The material below contains a line with "### System Configuration Models" and a line with "12. **DataIntegrationSettings** - CSV". Copy exactly those two lines and all lines between them.

+ + + + + + +

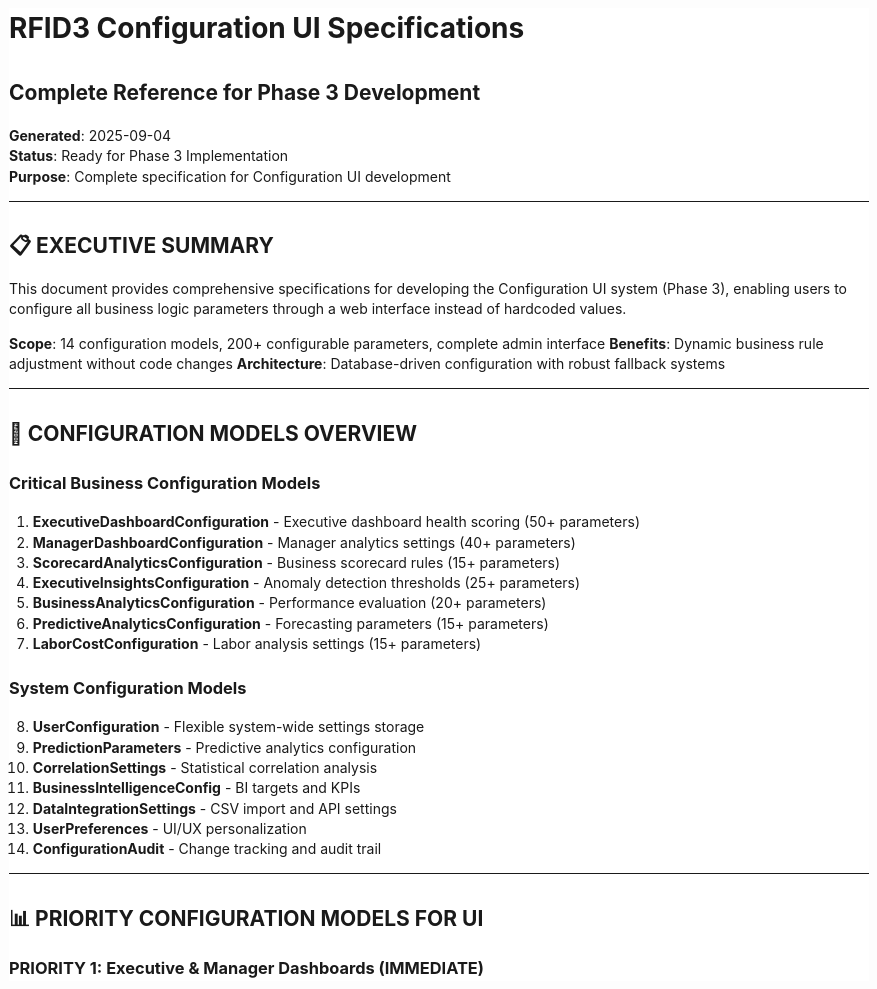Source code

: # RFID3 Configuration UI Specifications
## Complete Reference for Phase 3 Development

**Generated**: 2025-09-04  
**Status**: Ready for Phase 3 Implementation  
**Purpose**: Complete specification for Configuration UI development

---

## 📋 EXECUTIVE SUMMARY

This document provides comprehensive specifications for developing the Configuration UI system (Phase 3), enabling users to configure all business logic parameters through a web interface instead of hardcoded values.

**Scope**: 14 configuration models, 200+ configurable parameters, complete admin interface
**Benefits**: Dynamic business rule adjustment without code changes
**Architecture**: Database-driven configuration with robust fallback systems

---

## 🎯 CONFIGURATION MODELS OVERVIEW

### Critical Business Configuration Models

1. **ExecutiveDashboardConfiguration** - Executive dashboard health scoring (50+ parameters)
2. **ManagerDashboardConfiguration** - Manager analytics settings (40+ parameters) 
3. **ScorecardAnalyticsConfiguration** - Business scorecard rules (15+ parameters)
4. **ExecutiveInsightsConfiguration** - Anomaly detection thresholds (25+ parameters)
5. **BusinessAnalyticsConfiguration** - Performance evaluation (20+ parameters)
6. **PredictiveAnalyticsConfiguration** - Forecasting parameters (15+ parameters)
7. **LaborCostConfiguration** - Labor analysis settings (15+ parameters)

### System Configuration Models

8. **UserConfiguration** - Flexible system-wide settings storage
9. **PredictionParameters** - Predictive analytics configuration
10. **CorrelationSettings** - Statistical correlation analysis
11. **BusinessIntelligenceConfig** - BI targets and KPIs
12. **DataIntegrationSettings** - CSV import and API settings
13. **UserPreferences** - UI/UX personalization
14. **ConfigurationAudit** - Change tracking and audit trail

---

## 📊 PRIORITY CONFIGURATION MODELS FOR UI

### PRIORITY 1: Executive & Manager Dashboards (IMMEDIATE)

+ + + + + + +

SOLVED PROBLEM:
### System Configuration Models

8. **UserConfiguration** - Flexible system-wide settings storage
9. **PredictionParameters** - Predictive analytics configuration
10. **CorrelationSettings** - Statistical correlation analysis
11. **BusinessIntelligenceConfig** - BI targets and KPIs
12. **DataIntegrationSettings** - CSV import and API settings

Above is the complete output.